TASK DESCRIPTION =
Only an exact, complete copy of the listing will serve as the answer.

+++

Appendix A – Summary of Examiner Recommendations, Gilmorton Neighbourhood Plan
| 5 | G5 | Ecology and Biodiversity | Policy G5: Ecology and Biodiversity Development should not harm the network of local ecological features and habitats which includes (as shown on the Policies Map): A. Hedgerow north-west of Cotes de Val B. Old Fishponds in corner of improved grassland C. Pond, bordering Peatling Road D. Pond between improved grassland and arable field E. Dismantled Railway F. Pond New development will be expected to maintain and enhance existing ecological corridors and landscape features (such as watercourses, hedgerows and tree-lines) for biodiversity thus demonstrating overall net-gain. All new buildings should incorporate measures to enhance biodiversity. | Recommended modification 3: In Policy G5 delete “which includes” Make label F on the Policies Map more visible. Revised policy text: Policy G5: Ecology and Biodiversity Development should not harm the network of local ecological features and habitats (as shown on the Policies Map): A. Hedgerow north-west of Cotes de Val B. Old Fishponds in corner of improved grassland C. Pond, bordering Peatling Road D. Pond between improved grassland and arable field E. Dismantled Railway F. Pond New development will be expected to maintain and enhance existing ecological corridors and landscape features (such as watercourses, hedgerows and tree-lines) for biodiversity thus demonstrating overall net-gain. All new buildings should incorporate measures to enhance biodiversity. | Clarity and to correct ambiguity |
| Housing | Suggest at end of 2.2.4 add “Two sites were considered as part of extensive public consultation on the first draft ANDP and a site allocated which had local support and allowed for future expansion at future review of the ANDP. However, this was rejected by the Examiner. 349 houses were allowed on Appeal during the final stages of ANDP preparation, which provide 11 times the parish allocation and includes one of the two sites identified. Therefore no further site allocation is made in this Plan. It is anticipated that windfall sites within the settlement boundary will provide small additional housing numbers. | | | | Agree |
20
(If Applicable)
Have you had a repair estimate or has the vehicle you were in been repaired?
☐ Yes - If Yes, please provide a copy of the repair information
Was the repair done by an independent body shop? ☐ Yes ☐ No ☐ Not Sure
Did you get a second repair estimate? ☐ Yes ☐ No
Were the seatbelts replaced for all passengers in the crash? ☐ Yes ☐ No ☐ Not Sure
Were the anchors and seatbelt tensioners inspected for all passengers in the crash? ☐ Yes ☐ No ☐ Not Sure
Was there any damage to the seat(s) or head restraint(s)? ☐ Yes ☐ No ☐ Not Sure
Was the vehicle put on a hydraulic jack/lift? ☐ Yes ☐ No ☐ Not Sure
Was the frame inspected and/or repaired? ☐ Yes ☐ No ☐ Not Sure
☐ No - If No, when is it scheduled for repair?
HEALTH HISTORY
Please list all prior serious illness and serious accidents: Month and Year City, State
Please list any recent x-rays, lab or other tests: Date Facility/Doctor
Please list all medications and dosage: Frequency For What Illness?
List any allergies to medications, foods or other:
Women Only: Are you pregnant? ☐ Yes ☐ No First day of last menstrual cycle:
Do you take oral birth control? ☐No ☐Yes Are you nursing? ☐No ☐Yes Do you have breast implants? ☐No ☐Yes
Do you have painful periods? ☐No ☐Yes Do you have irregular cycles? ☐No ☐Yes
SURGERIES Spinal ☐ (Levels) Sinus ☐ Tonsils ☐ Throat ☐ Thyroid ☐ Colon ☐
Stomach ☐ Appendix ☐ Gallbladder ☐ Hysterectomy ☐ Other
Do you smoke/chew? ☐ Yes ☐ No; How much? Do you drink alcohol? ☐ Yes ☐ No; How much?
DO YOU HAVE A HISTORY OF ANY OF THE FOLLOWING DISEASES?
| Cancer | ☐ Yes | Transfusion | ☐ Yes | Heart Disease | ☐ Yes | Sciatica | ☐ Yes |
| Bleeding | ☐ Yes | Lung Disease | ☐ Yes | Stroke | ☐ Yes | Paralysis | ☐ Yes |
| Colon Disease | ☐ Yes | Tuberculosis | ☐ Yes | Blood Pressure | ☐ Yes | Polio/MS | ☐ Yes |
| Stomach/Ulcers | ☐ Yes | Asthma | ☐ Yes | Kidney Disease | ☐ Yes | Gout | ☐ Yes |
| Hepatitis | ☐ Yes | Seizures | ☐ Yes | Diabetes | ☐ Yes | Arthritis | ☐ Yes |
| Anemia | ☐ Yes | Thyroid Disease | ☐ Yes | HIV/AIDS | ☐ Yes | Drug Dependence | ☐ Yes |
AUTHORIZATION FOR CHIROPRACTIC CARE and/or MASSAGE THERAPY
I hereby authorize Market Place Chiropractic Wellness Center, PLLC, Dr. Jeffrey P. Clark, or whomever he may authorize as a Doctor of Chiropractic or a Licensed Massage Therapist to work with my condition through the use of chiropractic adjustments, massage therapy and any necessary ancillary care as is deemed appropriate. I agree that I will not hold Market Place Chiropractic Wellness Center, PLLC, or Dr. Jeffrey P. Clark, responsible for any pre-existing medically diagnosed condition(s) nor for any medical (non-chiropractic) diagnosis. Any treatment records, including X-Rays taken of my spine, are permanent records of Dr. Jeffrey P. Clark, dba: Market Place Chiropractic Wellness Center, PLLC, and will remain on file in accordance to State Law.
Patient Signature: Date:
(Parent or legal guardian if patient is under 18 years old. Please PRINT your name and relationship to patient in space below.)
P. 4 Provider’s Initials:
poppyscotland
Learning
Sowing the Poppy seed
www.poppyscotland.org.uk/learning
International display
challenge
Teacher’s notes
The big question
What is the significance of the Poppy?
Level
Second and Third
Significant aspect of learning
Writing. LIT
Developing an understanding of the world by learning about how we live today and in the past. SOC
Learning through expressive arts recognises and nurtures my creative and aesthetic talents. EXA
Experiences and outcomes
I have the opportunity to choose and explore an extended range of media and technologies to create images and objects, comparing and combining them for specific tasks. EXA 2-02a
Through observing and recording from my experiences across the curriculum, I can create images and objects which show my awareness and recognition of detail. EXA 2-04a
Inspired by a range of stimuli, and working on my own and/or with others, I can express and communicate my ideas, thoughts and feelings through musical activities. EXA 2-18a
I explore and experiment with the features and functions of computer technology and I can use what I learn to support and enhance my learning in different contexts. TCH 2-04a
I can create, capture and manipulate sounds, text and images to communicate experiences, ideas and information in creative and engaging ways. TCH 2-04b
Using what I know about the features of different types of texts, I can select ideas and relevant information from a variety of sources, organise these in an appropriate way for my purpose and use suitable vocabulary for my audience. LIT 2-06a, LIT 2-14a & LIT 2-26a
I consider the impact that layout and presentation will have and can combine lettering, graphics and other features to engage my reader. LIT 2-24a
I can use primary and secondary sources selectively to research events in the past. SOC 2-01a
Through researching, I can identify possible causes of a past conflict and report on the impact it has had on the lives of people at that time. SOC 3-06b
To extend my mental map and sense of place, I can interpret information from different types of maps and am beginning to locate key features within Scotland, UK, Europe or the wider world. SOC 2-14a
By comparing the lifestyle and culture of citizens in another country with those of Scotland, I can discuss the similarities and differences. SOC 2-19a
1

+++

ANSWER TO THE EXERCISE =
Appendix A – Summary of Examiner Recommendations, Gilmorton Neighbourhood Plan
| 5 | G5 | Ecology and Biodiversity | Policy G5: Ecology and Biodiversity Development should not harm the network of local ecological features and habitats which includes (as shown on the Policies Map): A. Hedgerow north-west of Cotes de Val B. Old Fishponds in corner of improved grassland C. Pond, bordering Peatling Road D. Pond between improved grassland and arable field E. Dismantled Railway F. Pond New development will be expected to maintain and enhance existing ecological corridors and landscape features (such as watercourses, hedgerows and tree-lines) for biodiversity thus demonstrating overall net-gain. All new buildings should incorporate measures to enhance biodiversity. | Recommended modification 3: In Policy G5 delete “which includes” Make label F on the Policies Map more visible. Revised policy text: Policy G5: Ecology and Biodiversity Development should not harm the network of local ecological features and habitats (as shown on the Policies Map): A. Hedgerow north-west of Cotes de Val B. Old Fishponds in corner of improved grassland C. Pond, bordering Peatling Road D. Pond between improved grassland and arable field E. Dismantled Railway F. Pond New development will be expected to maintain and enhance existing ecological corridors and landscape features (such as watercourses, hedgerows and tree-lines) for biodiversity thus demonstrating overall net-gain. All new buildings should incorporate measures to enhance biodiversity. | Clarity and to correct ambiguity |
| Housing | Suggest at end of 2.2.4 add “Two sites were considered as part of extensive public consultation on the first draft ANDP and a site allocated which had local support and allowed for future expansion at future review of the ANDP. However, this was rejected by the Examiner. 349 houses were allowed on Appeal during the final stages of ANDP preparation, which provide 11 times the parish allocation and includes one of the two sites identified. Therefore no further site allocation is made in this Plan. It is anticipated that windfall sites within the settlement boundary will provide small additional housing numbers. | | | | Agree |
20
(If Applicable)
Have you had a repair estimate or has the vehicle you were in been repaired?
☐ Yes - If Yes, please provide a copy of the repair information
Was the repair done by an independent body shop? ☐ Yes ☐ No ☐ Not Sure
Did you get a second repair estimate? ☐ Yes ☐ No
Were the seatbelts replaced for all passengers in the crash? ☐ Yes ☐ No ☐ Not Sure
Were the anchors and seatbelt tensioners inspected for all passengers in the crash? ☐ Yes ☐ No ☐ Not Sure
Was there any damage to the seat(s) or head restraint(s)? ☐ Yes ☐ No ☐ Not Sure
Was the vehicle put on a hydraulic jack/lift? ☐ Yes ☐ No ☐ Not Sure
Was the frame inspected and/or repaired? ☐ Yes ☐ No ☐ Not Sure
☐ No - If No, when is it scheduled for repair?
HEALTH HISTORY
Please list all prior serious illness and serious accidents: Month and Year City, State
Please list any recent x-rays, lab or other tests: Date Facility/Doctor
Please list all medications and dosage: Frequency For What Illness?
List any allergies to medications, foods or other:
Women Only: Are you pregnant? ☐ Yes ☐ No First day of last menstrual cycle:
Do you take oral birth control? ☐No ☐Yes Are you nursing? ☐No ☐Yes Do you have breast implants? ☐No ☐Yes
Do you have painful periods? ☐No ☐Yes Do you have irregular cycles? ☐No ☐Yes
SURGERIES Spinal ☐ (Levels) Sinus ☐ Tonsils ☐ Throat ☐ Thyroid ☐ Colon ☐
Stomach ☐ Appendix ☐ Gallbladder ☐ Hysterectomy ☐ Other
Do you smoke/chew? ☐ Yes ☐ No; How much? Do you drink alcohol? ☐ Yes ☐ No; How much?
DO YOU HAVE A HISTORY OF ANY OF THE FOLLOWING DISEASES?
| Cancer | ☐ Yes | Transfusion | ☐ Yes | Heart Disease | ☐ Yes | Sciatica | ☐ Yes |
| Bleeding | ☐ Yes | Lung Disease | ☐ Yes | Stroke | ☐ Yes | Paralysis | ☐ Yes |
| Colon Disease | ☐ Yes | Tuberculosis | ☐ Yes | Blood Pressure | ☐ Yes | Polio/MS | ☐ Yes |
| Stomach/Ulcers | ☐ Yes | Asthma | ☐ Yes | Kidney Disease | ☐ Yes | Gout | ☐ Yes |
| Hepatitis | ☐ Yes | Seizures | ☐ Yes | Diabetes | ☐ Yes | Arthritis | ☐ Yes |
| Anemia | ☐ Yes | Thyroid Disease | ☐ Yes | HIV/AIDS | ☐ Yes | Drug Dependence | ☐ Yes |
AUTHORIZATION FOR CHIROPRACTIC CARE and/or MASSAGE THERAPY
I hereby authorize Market Place Chiropractic Wellness Center, PLLC, Dr. Jeffrey P. Clark, or whomever he may authorize as a Doctor of Chiropractic or a Licensed Massage Therapist to work with my condition through the use of chiropractic adjustments, massage therapy and any necessary ancillary care as is deemed appropriate. I agree that I will not hold Market Place Chiropractic Wellness Center, PLLC, or Dr. Jeffrey P. Clark, responsible for any pre-existing medically diagnosed condition(s) nor for any medical (non-chiropractic) diagnosis. Any treatment records, including X-Rays taken of my spine, are permanent records of Dr. Jeffrey P. Clark, dba: Market Place Chiropractic Wellness Center, PLLC, and will remain on file in accordance to State Law.
Patient Signature: Date:
(Parent or legal guardian if patient is under 18 years old. Please PRINT your name and relationship to patient in space below.)
P. 4 Provider’s Initials:
poppyscotland
Learning
Sowing the Poppy seed
www.poppyscotland.org.uk/learning
International display
challenge
Teacher’s notes
The big question
What is the significance of the Poppy?
Level
Second and Third
Significant aspect of learning
Writing. LIT
Developing an understanding of the world by learning about how we live today and in the past. SOC
Learning through expressive arts recognises and nurtures my creative and aesthetic talents. EXA
Experiences and outcomes
I have the opportunity to choose and explore an extended range of media and technologies to create images and objects, comparing and combining them for specific tasks. EXA 2-02a
Through observing and recording from my experiences across the curriculum, I can create images and objects which show my awareness and recognition of detail. EXA 2-04a
Inspired by a range of stimuli, and working on my own and/or with others, I can express and communicate my ideas, thoughts and feelings through musical activities. EXA 2-18a
I explore and experiment with the features and functions of computer technology and I can use what I learn to support and enhance my learning in different contexts. TCH 2-04a
I can create, capture and manipulate sounds, text and images to communicate experiences, ideas and information in creative and engaging ways. TCH 2-04b
Using what I know about the features of different types of texts, I can select ideas and relevant information from a variety of sources, organise these in an appropriate way for my purpose and use suitable vocabulary for my audience. LIT 2-06a, LIT 2-14a & LIT 2-26a
I consider the impact that layout and presentation will have and can combine lettering, graphics and other features to engage my reader. LIT 2-24a
I can use primary and secondary sources selectively to research events in the past. SOC 2-01a
Through researching, I can identify possible causes of a past conflict and report on the impact it has had on the lives of people at that time. SOC 3-06b
To extend my mental map and sense of place, I can interpret information from different types of maps and am beginning to locate key features within Scotland, UK, Europe or the wider world. SOC 2-14a
By comparing the lifestyle and culture of citizens in another country with those of Scotland, I can discuss the similarities and differences. SOC 2-19a
1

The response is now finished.